Lastly, fishing some of the artificial reefs in the Gulf is producing some good action. Permit, bonita, goliath grouper and sharks are cruising for your bait.

Capt. Jason Stock says despite the weather being all over the boards, he’s still finding a good tarpon bite. Evening outgoing tides are producing tarpon action — if you know where to look.

Fishing around some of the nearshore reefs is yielding some catch-and-release over-slot snook, as well as goliath grouper. And both are crowd-pleasers, according to Stock.

Moving out to some of the offshore wrecks is resulting in some sizzling permit action. Lastly, American red snapper were the go-to while offshore before season wrapped up July 25.

Jim Malfese at the Rod & Reel Pier says catch-and-release redfish are being hooked frequently by the pier anglers using live shrimp as bait. Catches are 15-30 inches with most on the smaller side.

Mangrove snapper are finding their way to the hook for a live shrimp. Limits of these fish are going into the coolers of patient anglers with a ruler. Most are 10 to 12 inches.

Lastly, jack crevalle and ladyfish are predominant when the bait schools are present. Silver spoons or crappie jigs are pretty much guaranteed to attract a bite.

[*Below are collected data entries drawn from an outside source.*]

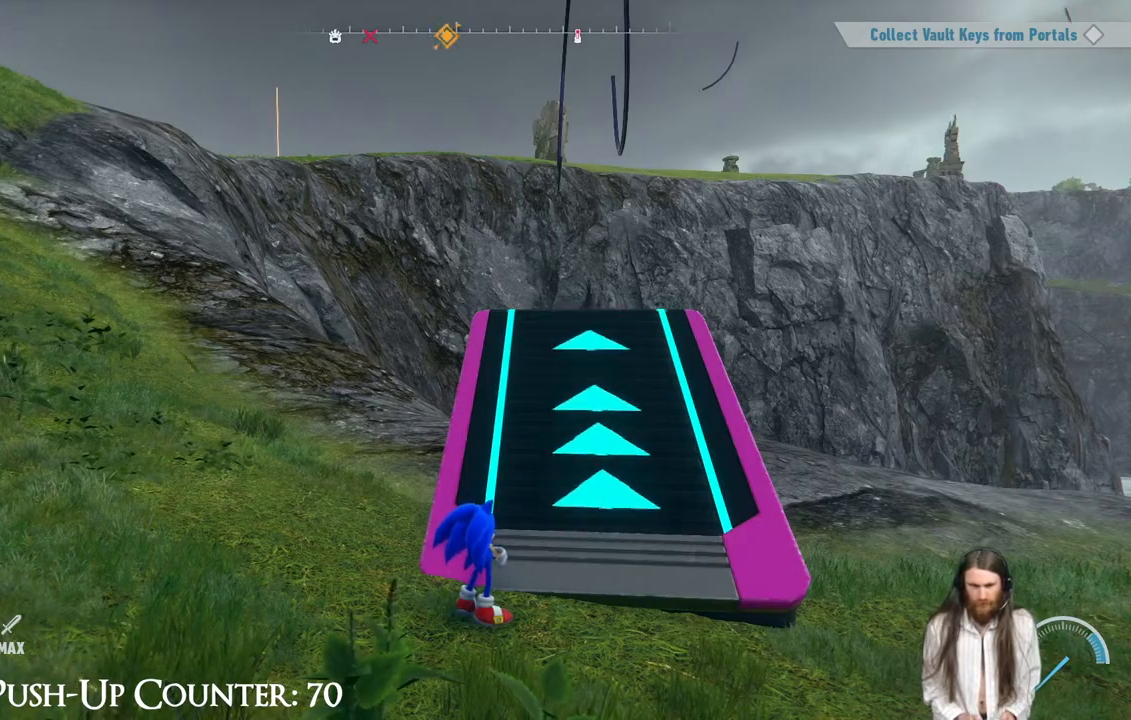
Gameplay with a controller (Xbox layout); each line is a JSON object with the inputs held at the frame after it. "events" lists button and stick changes between this image and that frame as [ms after this image, input, new state], when the widget could be followed in between. Not read: L3 R3.
{"buttons": [], "left_stick": "down-right", "right_stick": "center", "events": [[383, "left_stick", "down-right"]]}
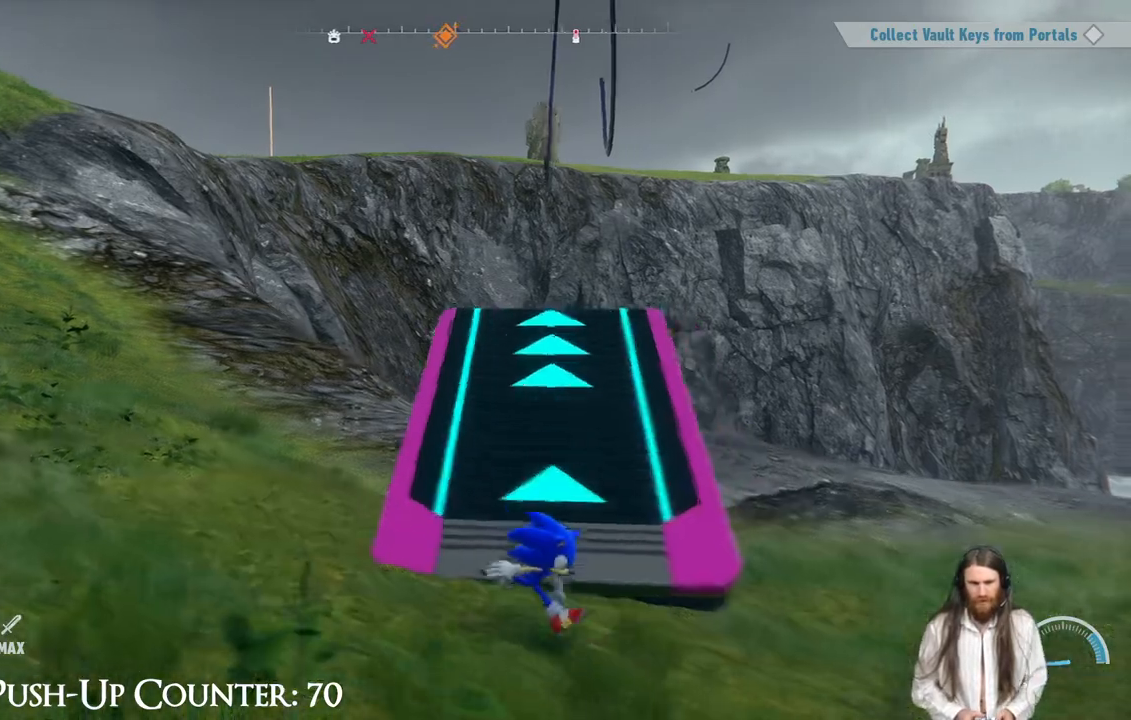
{"buttons": ["R2"], "left_stick": "up", "right_stick": "center", "events": [[233, "left_stick", "up-right"], [367, "R2", "down"], [483, "left_stick", "up"]]}
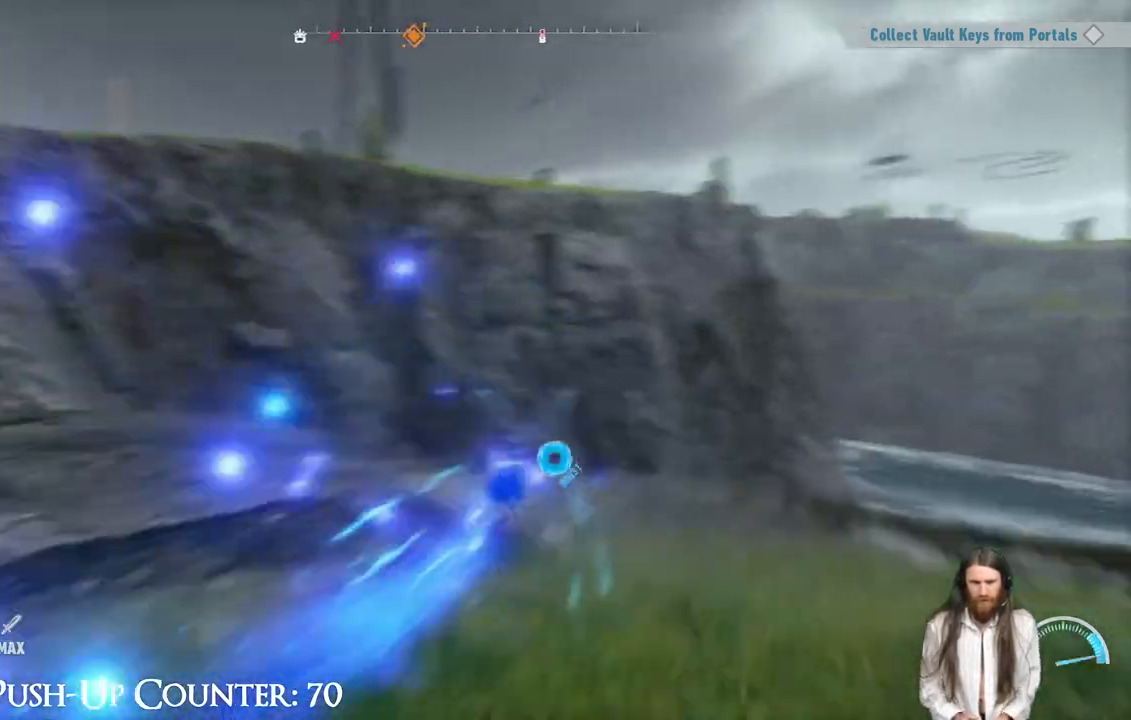
{"buttons": ["R2"], "left_stick": "up", "right_stick": "center", "events": []}
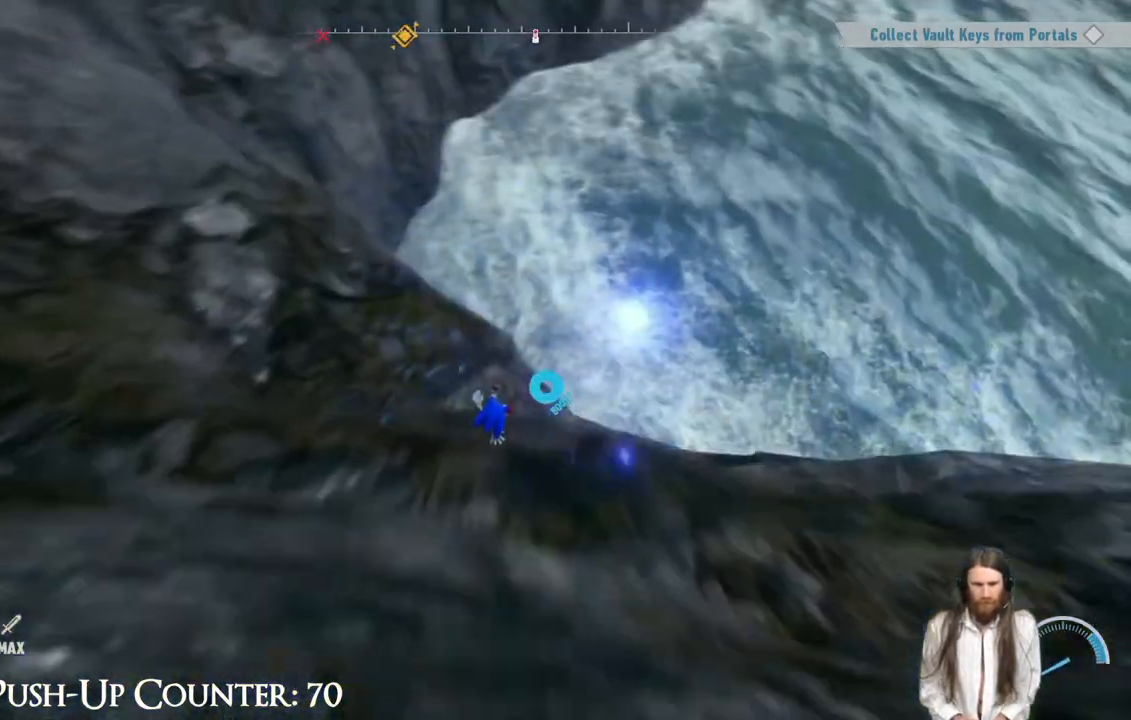
{"buttons": ["R2"], "left_stick": "up", "right_stick": "center", "events": []}
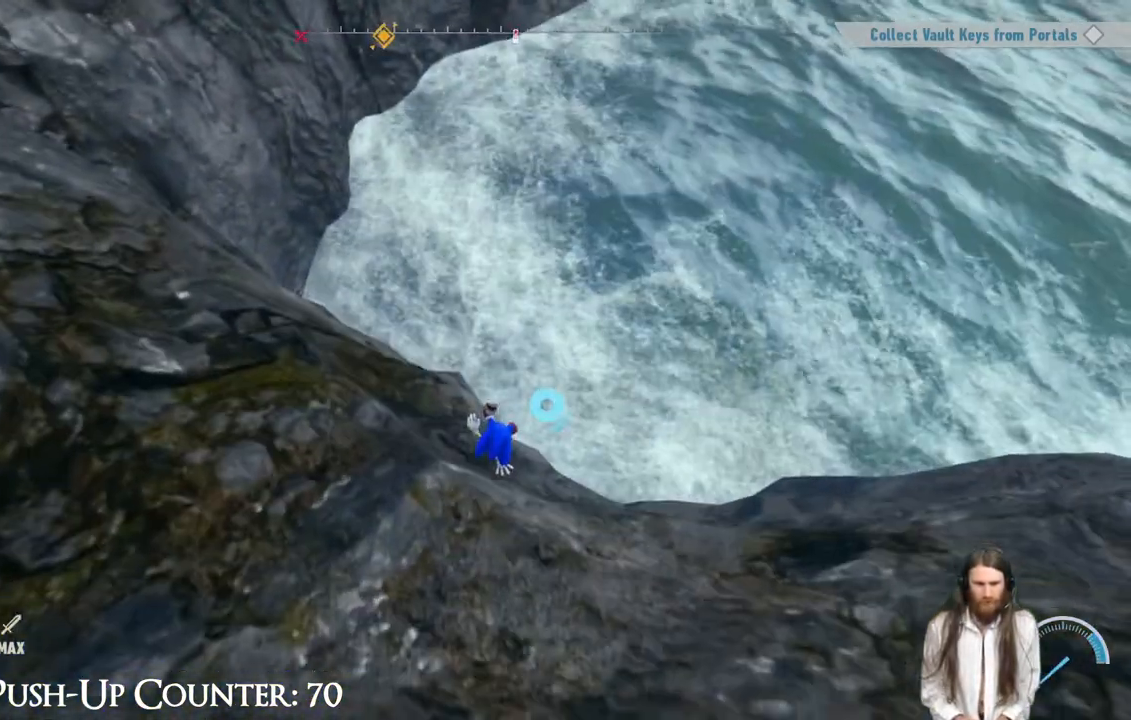
{"buttons": ["B"], "left_stick": "up", "right_stick": "center", "events": [[300, "R2", "up"], [350, "B", "down"]]}
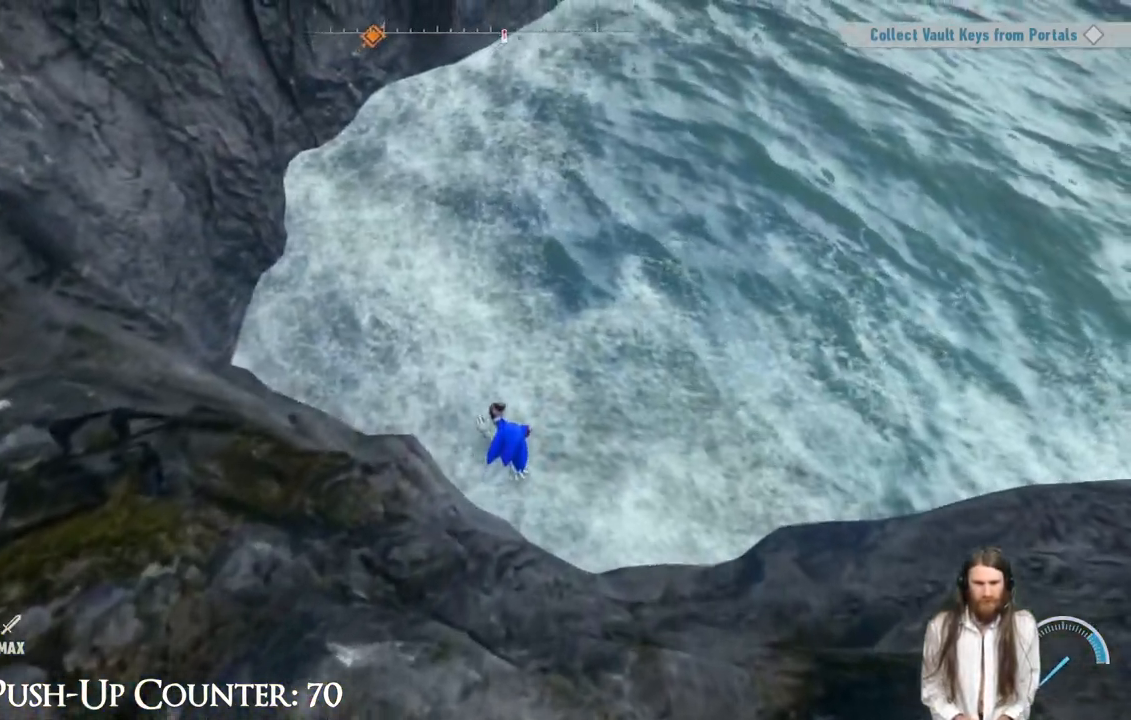
{"buttons": [], "left_stick": "up", "right_stick": "center", "events": [[167, "B", "up"], [233, "B", "down"], [483, "B", "up"]]}
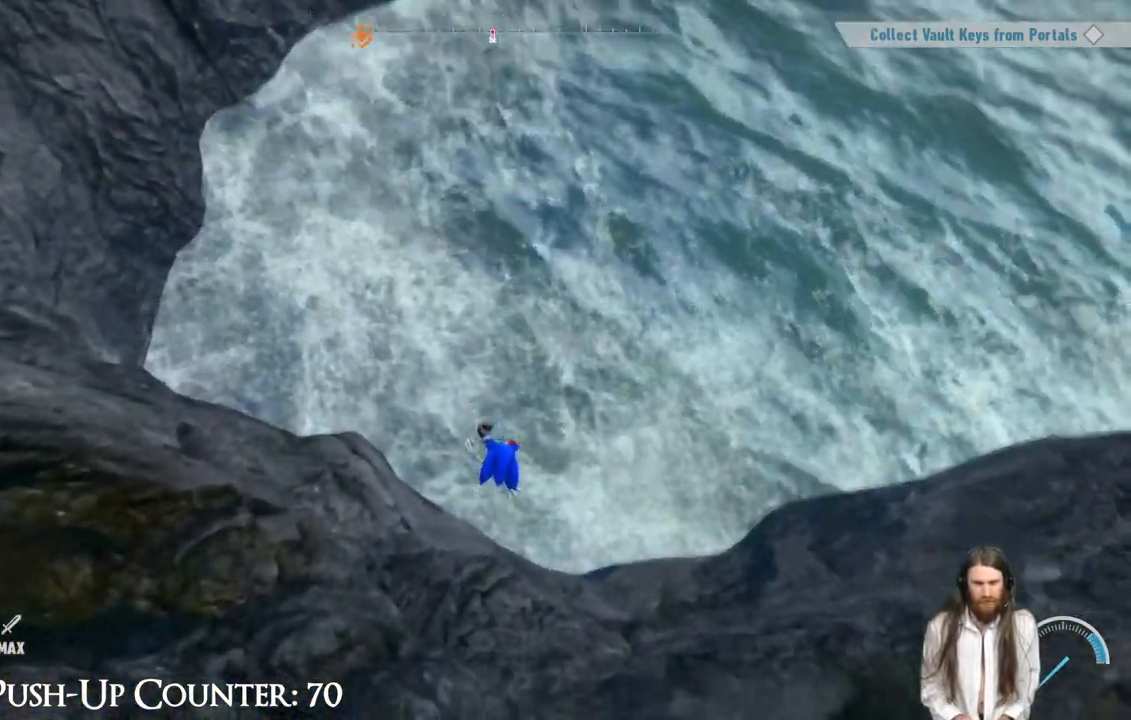
{"buttons": ["B"], "left_stick": "up", "right_stick": "center", "events": [[283, "B", "down"]]}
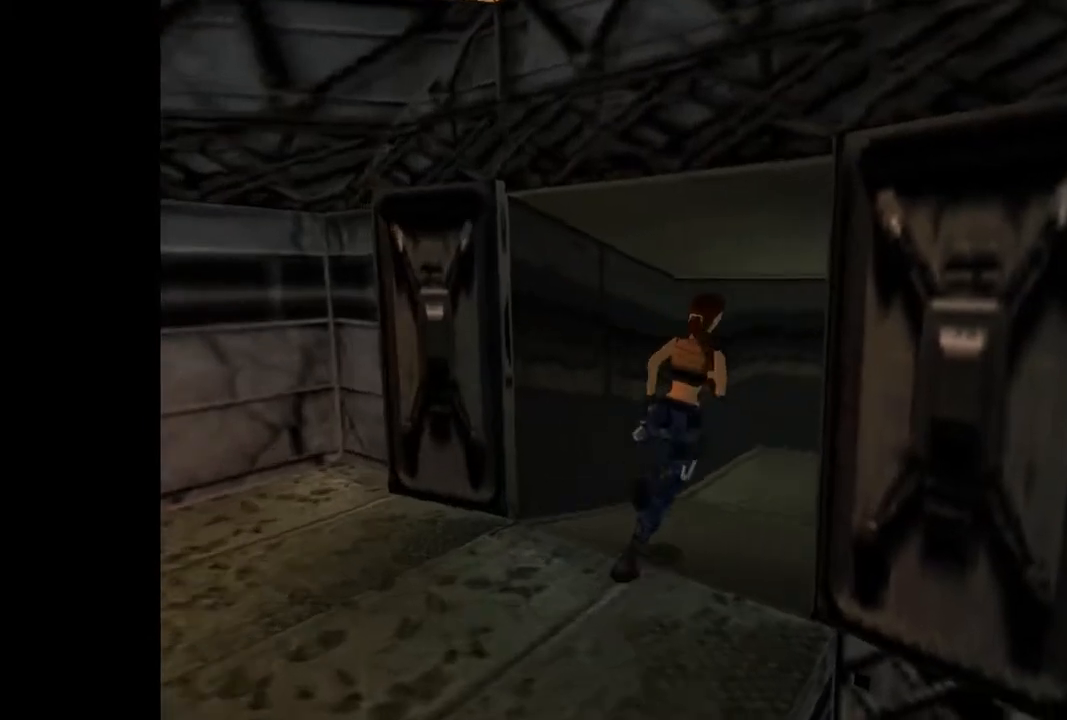
Gameplay with a controller (PlayStation layout); each line is a JSON object with the inputs held at the frame after it. "events" lists button and stick changes between this image and that frame as [ms after this image, input, new state], when the widget could be followed in between. Not read: L3 R3 left_stick right_stick.
{"buttons": ["DPAD_UP"], "events": [[67, "DPAD_RIGHT", "up"]]}
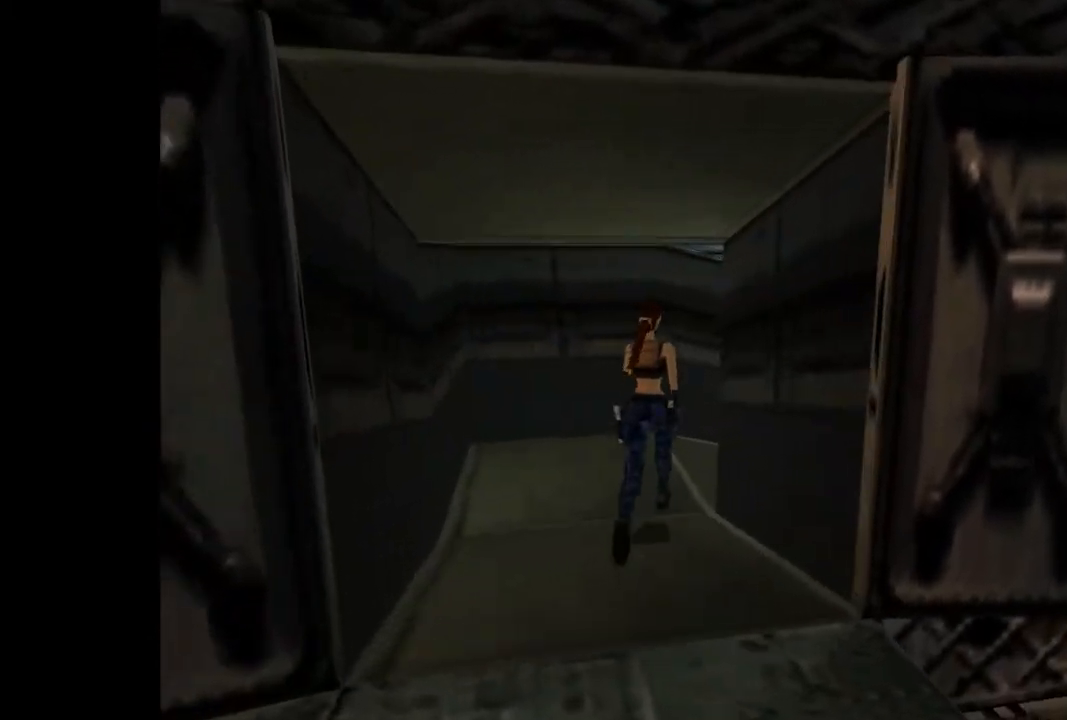
{"buttons": ["DPAD_UP", "DPAD_RIGHT"], "events": [[167, "DPAD_RIGHT", "down"]]}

Capt. David White was in pursuit of American red snapper right up to the July 25 cutoff. Limits of these aggressive fish are occurring daily. Mangrove and yellowtail are being added to the snapper aggregates while on the charters with White. Targeting grouper is yet another offshore winner. Gag and red grouper are responding to both live and frozen baits.

Moving inshore, White is finding catch-and-release snook action as well as some catch-and-release spotted seatrout for his sport anglers.